Friday, April 13, 2012

TZ Promo: "Hocus-Pocus and Frisby” (4/13/1962)




Season 3, Episode 30 (95 overall)
Cayuga Production # 4833

50 years ago tonight, a notorious teller of tall tales learnt his lesson about fabricatin’ fibs in a most unexpected way. That’s right, naïve aliens kidnap him, believing every bit of bullshit he’s ever espoused about himself. He’s clearly a prime specimen of humanity (he said so himself!), and they’ve got an intergalactic zoo that he’ll fit right into.


The success of “Hocus-Pocus and Frisby” hinges on whether or not you can stand Andy Devine and his nails-on-a-chalkboard voice. I find him (and his voice) grating to the point of headache, so I guess that means I don’t find this episode successful. Your mileage may vary, of course.



One thing I do appreciate is the design of Frisby’s extraterrestrial abductors. At first they are simply human-looking stiffs, but as Frisby discovers when he takes a poke at one, their true faces are hidden beneath full-head masks (a nice reversal on the usual “guy in a rubber monster mask” approach). An effective approach by makeup maestro William Tuttle.


In their natural state, they look like nothing else ever presented on The Twilight Zone, with their nightmarish immobile faces and their swinging sixties blazer-and-turtleneck duds. They remind me a bit of the arachnid-faced alien from The Outer Limits’ “The Children of Spider County.” Something about well-dressed aliens just works for me, I guess.




The Frisby alien is another lucky TZ character to be granted plastic immortality by Bif Bang Pow!. The action figure, due out in August, can be preordered (in a two-pack with the nurse from "Eye of the Beholder") over at Entertainment Earth.


Forbidden Planet alert! The alien spacecraft is --- yep, you guessed it --- the United Planets C-57D Space Cruiser, this time playing a much smaller craft but with its enormous three-dimensional transparent navigation ball prominently featured. “Movie prop, ain’t it? Yeah, that’s what it is, ain’t it? One of them Hollywood things, advertising a flying saucer picture or something. Yeah, that’s it, ain’t it?” asks Frisby in a deliciously meta moment as he examines the navigation ball. Act two opens with a wonderful shot of Frisby filmed through the nav-ball.

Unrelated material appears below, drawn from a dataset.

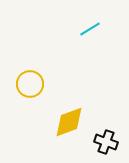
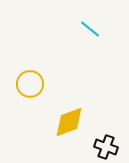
cyan line: rotated 70 degrees clockwise
black cross: moved 5 px down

Ugh. I dunno, folks. It’s by no means the extreme bummer that “Four O’clock” was last week, but Andy Devine is damned tough to listen to (not to mention look at) for half an hour. But we do get those cool aliens, not to mention the most Forbidden Planet eye candy per minute than any episode so far in the series. So it’s kind of a draw, I guess.


Next: “The Trade-Ins” takes us into the near future, where the elderly can swap their weak bodies for fresh, new ones… at a price, of course.





1 comment:

  1. What's great about Andy Devine is that he is raw, which is what one might expect if we came upon this group of backwoods yokels. There is little polish on this episode, for good reason, we simply are viewers, and do not get to choose the cast of characters we come to meet. I should say this happens to be one of my top 5 episodes. Foe me it is a nice blend of the obscure and the real.